Leurs hôtes étaient emportés contre le ravisseur. Ils ne se feraient pas faute de lui indiquer tout ce qu’ils avaient pu deviner de ses intentions et de sa destination. Il alla voir le chef et attisa sa rage. L’homme lui cracha tout ce qu’il savait du misérable. Son discours indigné manquait de cohérence. Il mettait tous les faits, anodins comme importants, sur le même plan. Il écoutait tout ce fatras, essayant d’y trier ce qui pourrait servir à sa quête. Cet intérêt qui sonnait faux pour Kleworegs ! Ces mines hostiles et ces rictus quand on évoquait ses exploits ! Son voleur poursuivait Kleworegs... pas pour l’honorer, pour lui nuire. Il s'en serait, sinon, enquis sans détours.

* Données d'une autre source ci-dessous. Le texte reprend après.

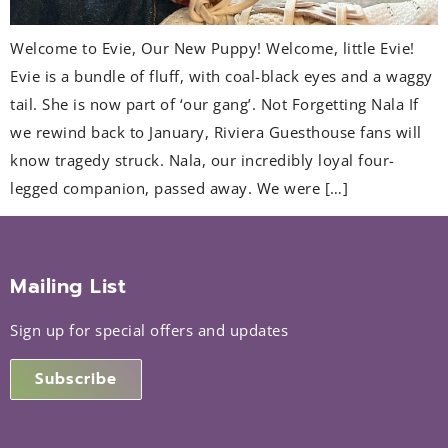
Welcome to Evie, Our New Puppy! Welcome, little Evie!
Evie is a bundle of fluff, with coal-black eyes and a waggy
tail. She is now part of ‘our gang’. Not Forgetting Nala If
we rewind back to January, Riviera Guesthouse fans will
know tragedy struck. Nala, our incredibly loyal four-
legged companion, passed away. We were […]
Mailing List
Sign up for special offers and updates
Subscribe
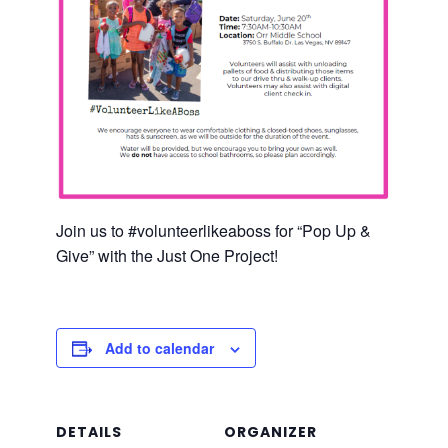
Join us to #volunteerlikeaboss for “Pop Up &
Give” with the Just One Project!
Add to calendar
DETAILS
ORGANIZER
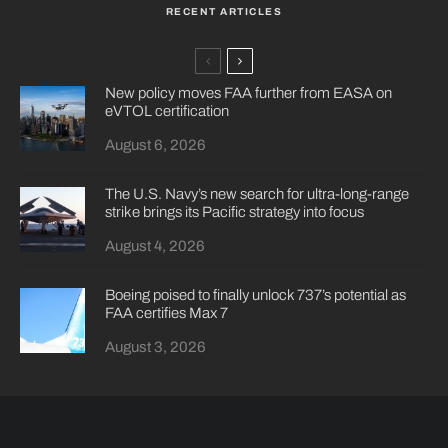
RECENT ARTICLES
New policy moves FAA further from EASA on
eVTOL certification
August 6, 2026
The U.S. Navy’s new search for ultra-long-range
strike brings its Pacific strategy into focus
August 4, 2026
Boeing poised to finally unlock 737’s potential as
FAA certifies Max 7
August 3, 2026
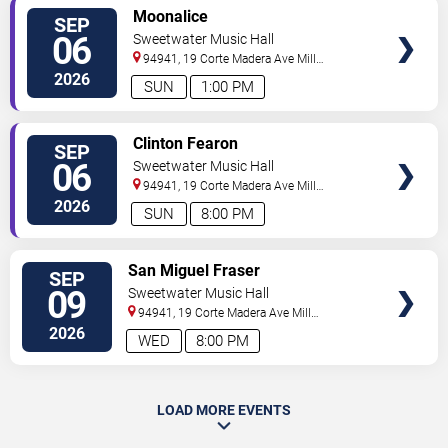
SELECT
Moonalice
SEP
SEATS
06
Sweetwater Music Hall
94941, 19 Corte Madera Ave
Mill
Valley
,
CA
,
US
2026
SUN
1:00 PM
SELECT
Clinton Fearon
SEP
SEATS
06
Sweetwater Music Hall
94941, 19 Corte Madera Ave
Mill
Valley
,
CA
,
US
2026
SUN
8:00 PM
SELECT
San Miguel Fraser
SEP
SEATS
09
Sweetwater Music Hall
94941, 19 Corte Madera Ave
Mill
Valley
,
CA
,
US
2026
WED
8:00 PM
LOAD MORE EVENTS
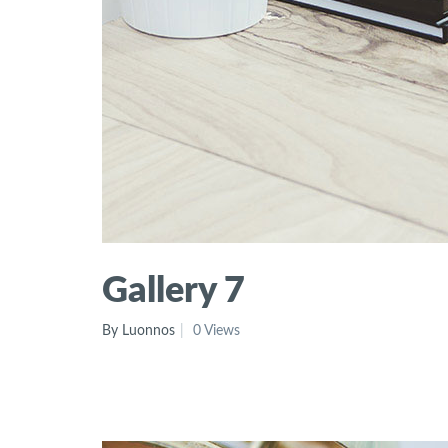
Gallery 7
By Luonnos
0 Views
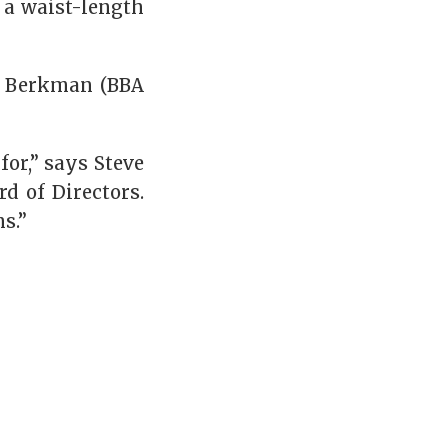
 a waist-length
d Berkman (BBA
for,” says Steve
d of Directors.
s.”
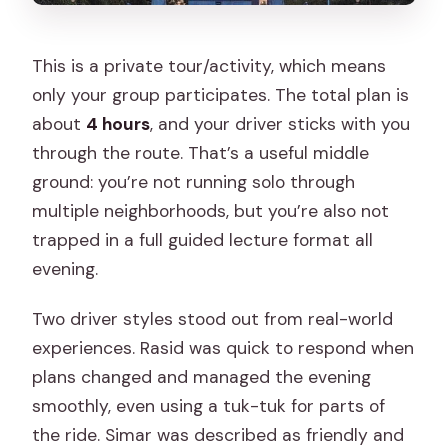
This is a private tour/activity, which means
only your group participates. The total plan is
about
4 hours
, and your driver sticks with you
through the route. That’s a useful middle
ground: you’re not running solo through
multiple neighborhoods, but you’re also not
trapped in a full guided lecture format all
evening.
Two driver styles stood out from real-world
experiences. Rasid was quick to respond when
plans changed and managed the evening
smoothly, even using a tuk-tuk for parts of
the ride. Simar was described as friendly and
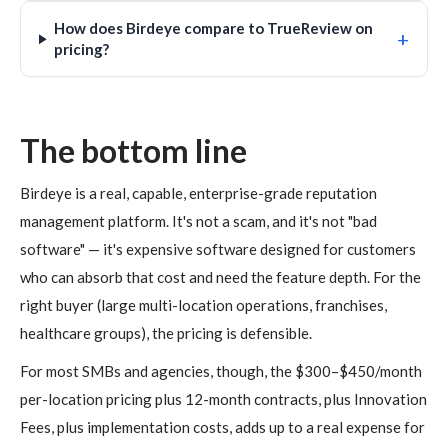
How does Birdeye compare to TrueReview on
+
pricing?
The bottom line
Birdeye is a real, capable, enterprise-grade reputation
management platform. It's not a scam, and it's not "bad
software" — it's expensive software designed for customers
who can absorb that cost and need the feature depth. For the
right buyer (large multi-location operations, franchises,
healthcare groups), the pricing is defensible.
For most SMBs and agencies, though, the $300–$450/month
per-location pricing plus 12-month contracts, plus Innovation
Fees, plus implementation costs, adds up to a real expense for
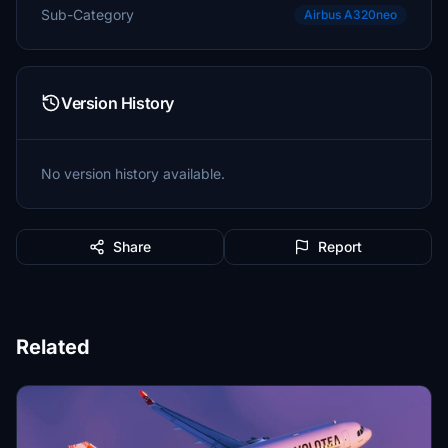
Sub-Category
Airbus A320neo
Version History
No version history available.
Share
Report
Related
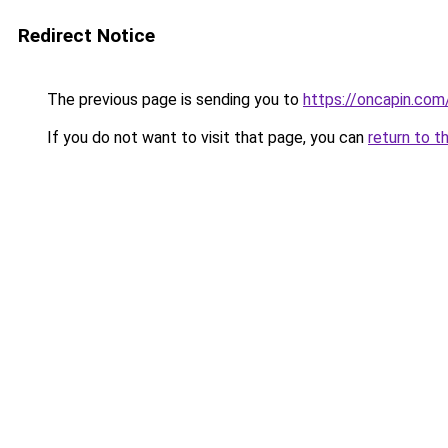
Redirect Notice
The previous page is sending you to
https://oncapin.com
If you do not want to visit that page, you can
return to t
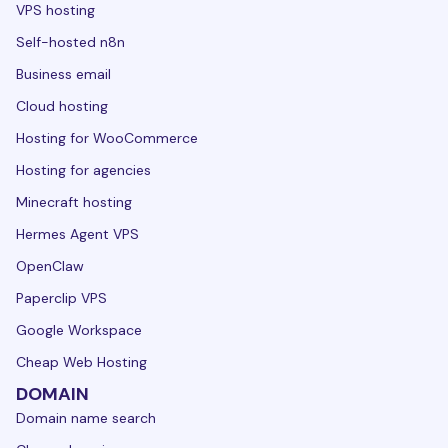
VPS hosting
Self-hosted n8n
Business email
Cloud hosting
Hosting for WooCommerce
Hosting for agencies
Minecraft hosting
Hermes Agent VPS
OpenClaw
Paperclip VPS
Google Workspace
Cheap Web Hosting
DOMAIN
Domain name search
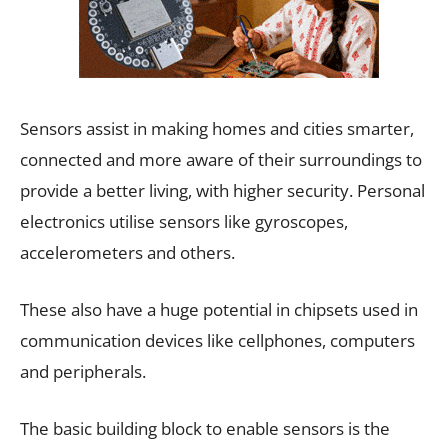
Sensors assist in making homes and cities smarter,
connected and more aware of their surroundings to
provide a better living, with higher security. Personal
electronics utilise sensors like gyroscopes,
accelerometers and others.
These also have a huge potential in chipsets used in
communication devices like cellphones, computers
and peripherals.
The basic building block to enable sensors is the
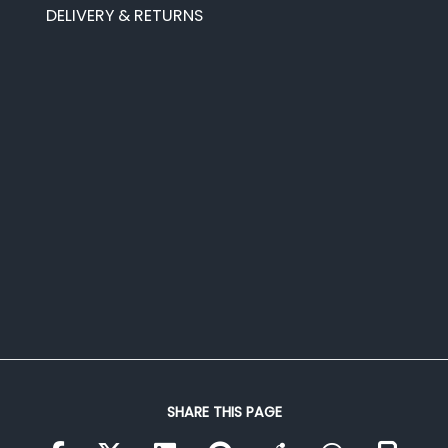
DELIVERY & RETURNS
SHARE THIS PAGE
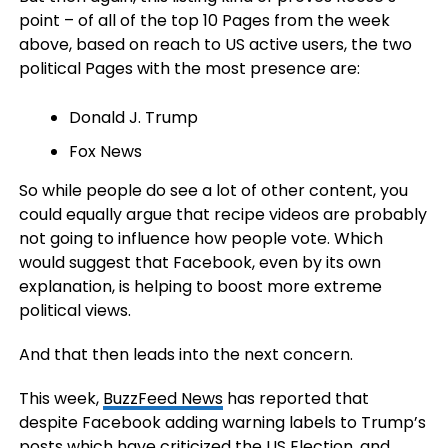
point – of all of the top 10 Pages from the week
above, based on reach to US active users, the two
political Pages with the most presence are:
Donald J. Trump
Fox News
So while people do see a lot of other content, you
could equally argue that recipe videos are probably
not going to influence how people vote. Which
would suggest that Facebook, even by its own
explanation, is helping to boost more extreme
political views.
And that then leads into the next concern.
This week,
BuzzFeed News
has reported that
despite Facebook adding warning labels to Trump’s
posts which have criticized the US Election, and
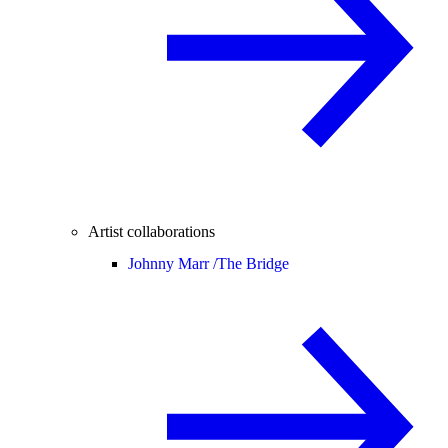
Artist collaborations
Johnny Marr /
The Bridge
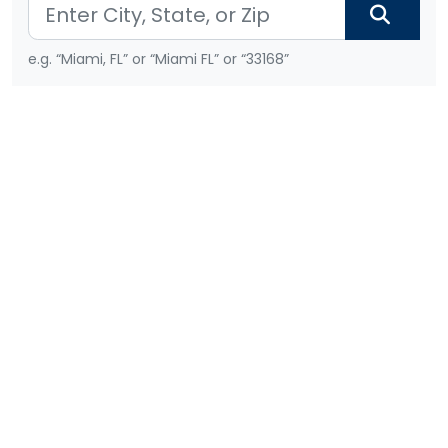
e.g. “Miami, FL” or “Miami FL” or “33168”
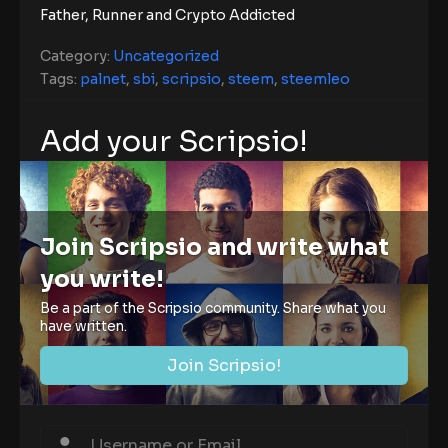
Father, Runner and Crypto Addicted
Category:
Uncategorized
Tags:
palnet
,
sbi
,
scripsio
,
steem
,
steemleo
Add your Scripsio!
Join Scripsio and write what
you write!
Be a part of the Scripsio community. Share what you
have written.
Join Scripsio!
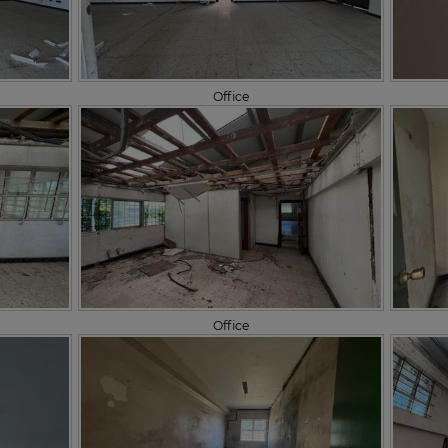
Office
Office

Qui était ce Kleworegs ? Où le trouverait-il ? Par chance, il avait parlé des deux grands villages où il ferait halte. Le voyou, même à grand train, ne le rattraperait qu’un jour ou deux avant Kerdarya. Déjà plus d’une demi-journée de retard ! Quel dommage que le cheval volé soit si rapide et docile ! Enfin, il avait un petit avantage ! Il connaissait le chemin le plus direct jusqu’au grand marché à bestiaux quand l’autre perdrait son temps à chercher sa route. Ce ne serait hélas pas suffisant.
Ils discutèrent encore longtemps. Deux avaient passé le coursier aux profits et pertes. Ils s’élevaient contre son projet. Les deux autres appuyaient leur compagnon déterminé à le reprendre et à châtier son ravisseur. Il se fâcha. Chaque instant perdu, c’était un peu plus de champ donné au malfaisant... Et à défaut de vengeance, qu’ils songent au profit ! Kleworegs pourrait acheter leur troupeau. Ils se mirent d’accord. Qu’il parte à la recherche de sa bête ! Ils remontaient sur Kerdarya. Quant à lui, s’il pouvait oublier le vol et avertir le roi du danger... Sa reconnaissance valait le plus beau cheval. La suggestion était bonne, mais il ne s’y résoudrait qu’une fois récupéré son favori... Et il avait passé l’âge de recevoir des ordres, même déguisés.